Monday, December 13, 2010

A wargame blogger returns and DRM drama won't stop him

Real and Simulated Wars was a blog that got me back into writing AAR's after a 2 year hiatus. He also announced that he was going to close his doors yesterday after a few threads that devolved into what amounted to internet bullying on wargaming sites that used to have a much higher standard of conversation.

I started a lot of those threads. I started the thread about Tiller releasing Kharkov 43 on at least 3 sites because I was excited. Imagine a few days later when I returned to see how they have devolved into pointless bitching and pandering about having to enter a serial number to activate a game.
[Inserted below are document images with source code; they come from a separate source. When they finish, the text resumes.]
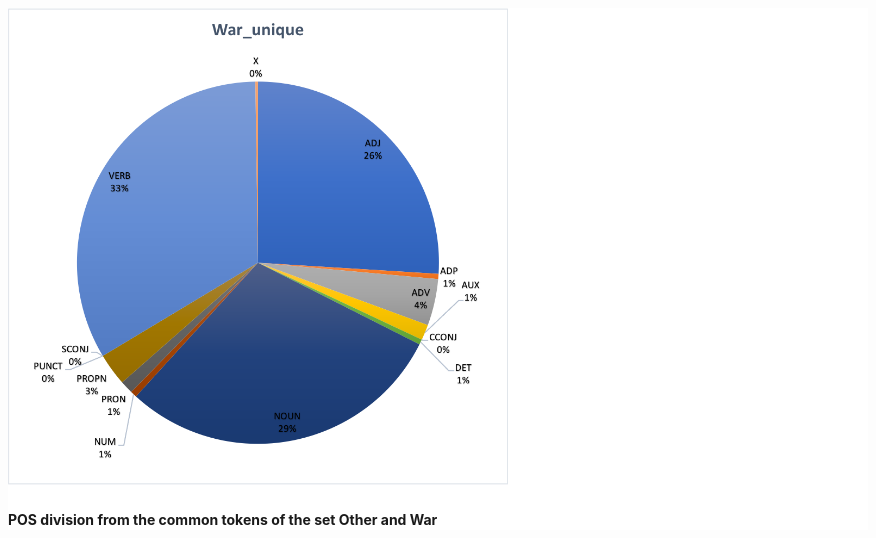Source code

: <img src="https://raw.githubusercontent.com/FloChiff/phd/main/experiments/content_analysis/diagrams/correct_token_war_unique.png" width="500">

#### POS division from the common tokens of the set Other and War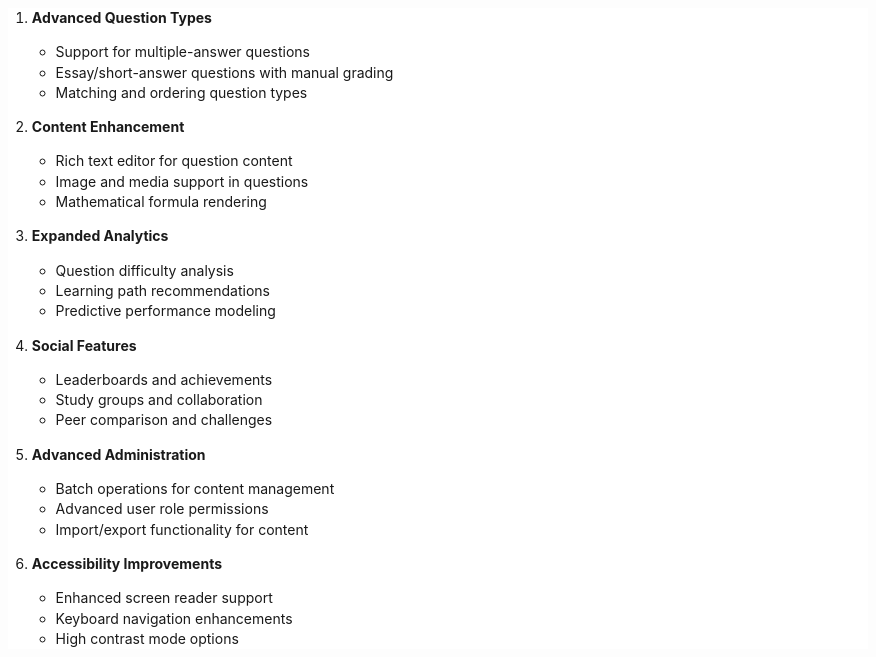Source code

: 1. **Advanced Question Types**
   - Support for multiple-answer questions
   - Essay/short-answer questions with manual grading
   - Matching and ordering question types

2. **Content Enhancement**
   - Rich text editor for question content
   - Image and media support in questions
   - Mathematical formula rendering

3. **Expanded Analytics**
   - Question difficulty analysis
   - Learning path recommendations
   - Predictive performance modeling

4. **Social Features**
   - Leaderboards and achievements
   - Study groups and collaboration
   - Peer comparison and challenges

5. **Advanced Administration**
   - Batch operations for content management
   - Advanced user role permissions
   - Import/export functionality for content

6. **Accessibility Improvements**
   - Enhanced screen reader support
   - Keyboard navigation enhancements
   - High contrast mode options
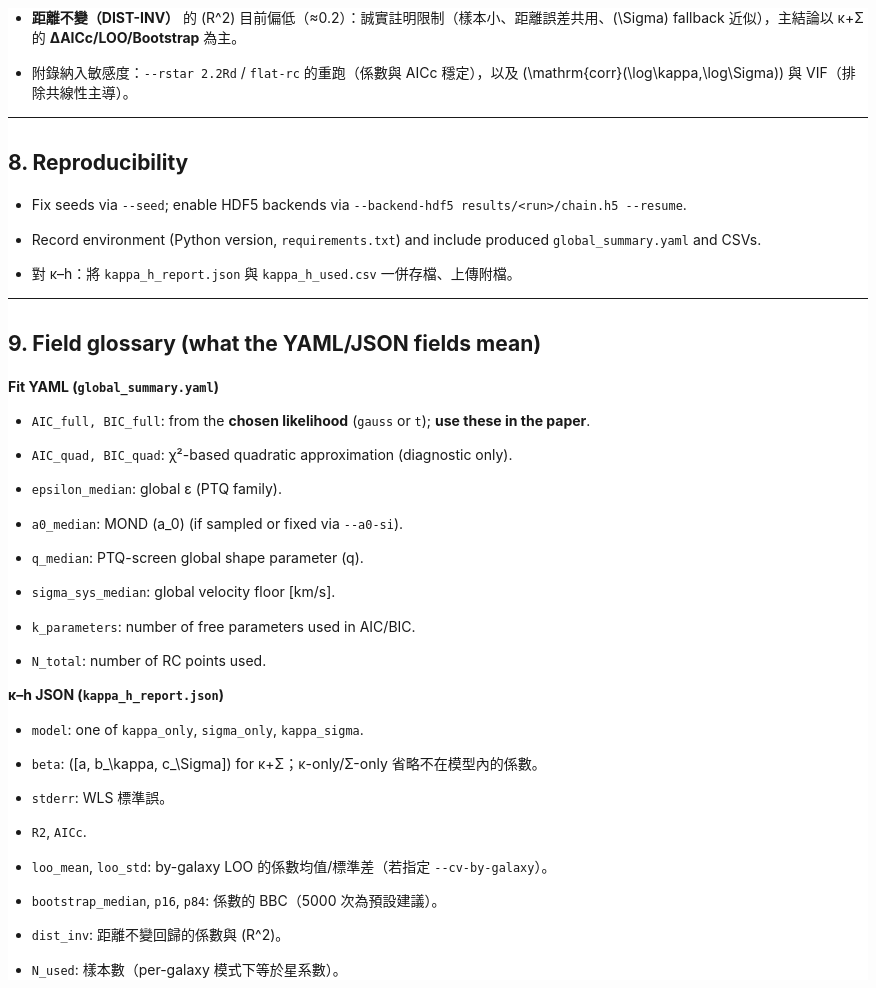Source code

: - **距離不變（DIST-INV）** 的 (R^2) 目前偏低（≈0.2）：誠實註明限制（樣本小、距離誤差共用、(\Sigma) fallback 近似），主結論以 κ+Σ 的 **ΔAICc/LOO/Bootstrap** 為主。
    
- 附錄納入敏感度：`--rstar 2.2Rd` / `flat-rc` 的重跑（係數與 AICc 穩定），以及 (\mathrm{corr}(\log\kappa,\log\Sigma)) 與 VIF（排除共線性主導）。
    

---

## 8. Reproducibility

- Fix seeds via `--seed`; enable HDF5 backends via `--backend-hdf5 results/<run>/chain.h5 --resume`.
    
- Record environment (Python version, `requirements.txt`) and include produced `global_summary.yaml` and CSVs.
    
- 對 κ–h：將 `kappa_h_report.json` 與 `kappa_h_used.csv` 一併存檔、上傳附檔。
    

---

## 9. Field glossary (what the YAML/JSON fields mean)

**Fit YAML (`global_summary.yaml`)**

- `AIC_full, BIC_full`: from the **chosen likelihood** (`gauss` or `t`); **use these in the paper**.
    
- `AIC_quad, BIC_quad`: χ²-based quadratic approximation (diagnostic only).
    
- `epsilon_median`: global ε (PTQ family).
    
- `a0_median`: MOND (a_0) (if sampled or fixed via `--a0-si`).
    
- `q_median`: PTQ-screen global shape parameter (q).
    
- `sigma_sys_median`: global velocity floor [km/s].
    
- `k_parameters`: number of free parameters used in AIC/BIC.
    
- `N_total`: number of RC points used.
    

**κ–h JSON (`kappa_h_report.json`)**

- `model`: one of `kappa_only`, `sigma_only`, `kappa_sigma`.
    
- `beta`: ([a, b_\kappa, c_\Sigma]) for κ+Σ；κ-only/Σ-only 省略不在模型內的係數。
    
- `stderr`: WLS 標準誤。
    
- `R2`, `AICc`.
    
- `loo_mean`, `loo_std`: by-galaxy LOO 的係數均值/標準差（若指定 `--cv-by-galaxy`）。
    
- `bootstrap_median`, `p16`, `p84`: 係數的 BBC（5000 次為預設建議）。
    
- `dist_inv`: 距離不變回歸的係數與 (R^2)。
    
- `N_used`: 樣本數（per-galaxy 模式下等於星系數）。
I posted about the game on this blog as well.

I wont get into DRM here, it is pointless. I have seen terrible DRM schemes, I have had to suffer with Battlefronts "digital download one year expiration" bullcrap and I have lost discs and rulebooks that required numbers or words to be typed in on certain pages. I use STEAM, I use Impulse. I use them all. If you live your life scared of where a company may be in 20 years you will simply miss a lot of good gaming. Quit being scared of technology and learn to adapt to it. Buying something digitally will involve a serial code sure. In the end we have to have a penalty for all this convenience. However 10 downloads and a now reprised two separate installs is hardly worth taking a blogger and casual forum posters to task over.
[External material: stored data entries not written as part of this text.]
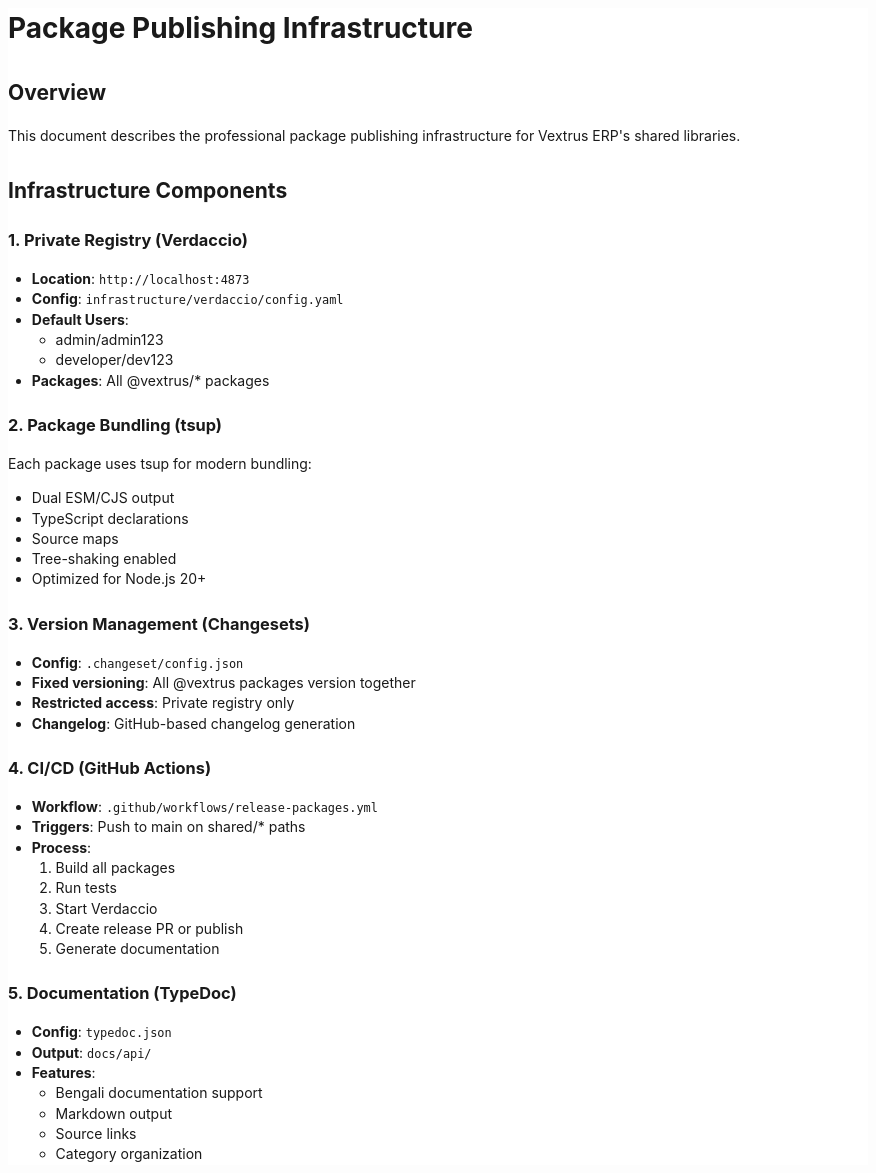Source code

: # Package Publishing Infrastructure

## Overview
This document describes the professional package publishing infrastructure for Vextrus ERP's shared libraries.

## Infrastructure Components

### 1. Private Registry (Verdaccio)
- **Location**: `http://localhost:4873`
- **Config**: `infrastructure/verdaccio/config.yaml`
- **Default Users**:
  - admin/admin123
  - developer/dev123
- **Packages**: All @vextrus/* packages

### 2. Package Bundling (tsup)
Each package uses tsup for modern bundling:
- Dual ESM/CJS output
- TypeScript declarations
- Source maps
- Tree-shaking enabled
- Optimized for Node.js 20+

### 3. Version Management (Changesets)
- **Config**: `.changeset/config.json`
- **Fixed versioning**: All @vextrus packages version together
- **Restricted access**: Private registry only
- **Changelog**: GitHub-based changelog generation

### 4. CI/CD (GitHub Actions)
- **Workflow**: `.github/workflows/release-packages.yml`
- **Triggers**: Push to main on shared/* paths
- **Process**:
  1. Build all packages
  2. Run tests
  3. Start Verdaccio
  4. Create release PR or publish
  5. Generate documentation

### 5. Documentation (TypeDoc)
- **Config**: `typedoc.json`
- **Output**: `docs/api/`
- **Features**:
  - Bengali documentation support
  - Markdown output
  - Source links
  - Category organization
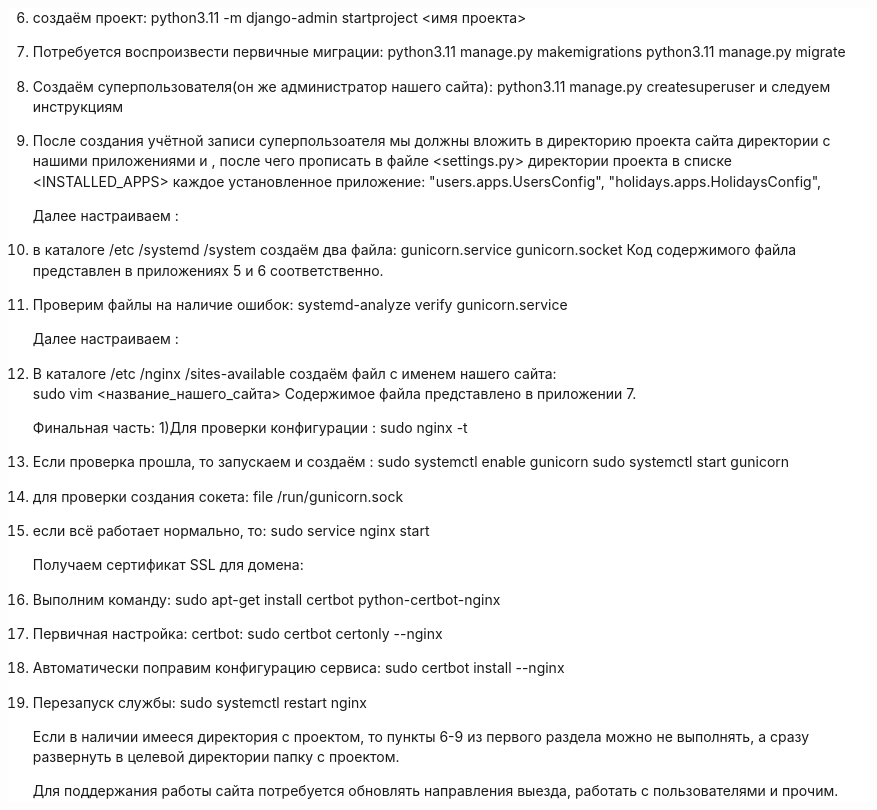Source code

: 6) создаём проект:
	python3.11 -m django-admin startproject <имя проекта>
7) Потребуется воспроизвести первичные миграции:
	python3.11 manage.py makemigrations
	python3.11 manage.py migrate
8) Создаём суперпользователя(он же администратор нашего сайта):
	python3.11 manage.py createsuperuser 
	и следуем инструкциям
9) После создания учётной записи суперпользоателя мы должны вложить в директорию проекта сайта директории с нашими приложениями <holidays> и <users>, после чего прописать в файле <settings.py> директории проекта в списке <INSTALLED_APPS> каждое установленное приложение:
	"users.apps.UsersConfig",
	"holidays.apps.HolidaysConfig",

	Далее настраиваем <gunicorn>:
1) в каталоге /etc /systemd /system создаём два файла:
	gunicorn.service
	gunicorn.socket
	Код содержимого файла представлен в приложениях 5 и 6 соответственно.
2) Проверим файлы на наличие ошибок:
	systemd-analyze verify gunicorn.service

	Далее настраиваем <nginx>:
1) В каталоге /etc /nginx /sites-available создаём файл c именем нашего сайта:\
	sudo vim <название_нашего_сайта>
	Содержимое файла представлено в приложении 7.

	Финальная часть:
1)Для проверки конфигурации <nginx>:
	sudo nginx -t
2) Если проверка прошла, то запускаем <gunicorn> и создаём <socket>:
	sudo systemctl enable gunicorn
	sudo systemctl start gunicorn
3) для проверки создания сокета:
	file /run/gunicorn.sock
4) если всё работает нормально, то:
	sudo service nginx start

	Получаем сертификат SSL для домена:
1) Выполним команду:
	sudo apt-get install certbot python-certbot-nginx
2) Первичная настройка:
	certbot: sudo certbot certonly --nginx
3) Автоматически поправим конфигурацию сервиса:
	sudo certbot install --nginx 
4) Перезапуск службы:
	sudo systemctl restart nginx

	Если в наличии имееся директория с проектом, то пункты 6-9 из первого раздела можно не выполнять, а сразу развернуть в целевой директории папку с проектом.
	
	Для поддержания работы сайта потребуется обновлять направления выезда, работать с пользователями и прочим.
DRM has existed in one way or another over the course of gaming history (Battle of Britain code wheel anyone?) so people just need to get over it. What gets me is that other games have MUCH HARSHER penalties (I don't see myself needing to be on the internet to activate the Tiller game, but Scourge of War requires a live connection and an immediate upload) yet you do not see them getting lambasted on the forums. The mods on the forums do nothing to shut these threads down either when they degrade into pointless name calling and slandering. That is perhaps what disappointed me the most. You don't see this sort of thing going on over at the boardgaming community at Consimworld do you? No. You don't (and yes I know boardgamers don't have DRM to deal with but they have much more gaming focused conversations). Boardgamers do have their own version of political drama and things of the sort but at least it is shoved off into a different area. Threads about DRM should be confined to one post that allows multiple responses and this garbage should not be allowed to spill over into other venues.

I haven't checked my threads. I don't care about them anymore. The vocal minority and "good ole boy" clubs that now infest the forums are something I will just avoid. I will simply take my questions and posts to game specific fan sites and move on. At any rate KUDOS to you Real and Simulated Wars for hanging in there. We all look forward to more wargaming contributions in the future.

To the people that took three separate threads from a gamer excited about a new wargame being released and being able to get them digitally (something that the lack of really infuriated me about HPS) and devolved them into a name calling suck fest: to manners class for you all. And to the mods that refuse to clean up the posting dreck on your boards and steer the community toward actual gameplay and game discussion: shame on you.

2 comments:

  1. Another great site I would not have know about if it were not for the little spat on the wargamer. That silver lining thing may hold a little truth. Keep up the good work.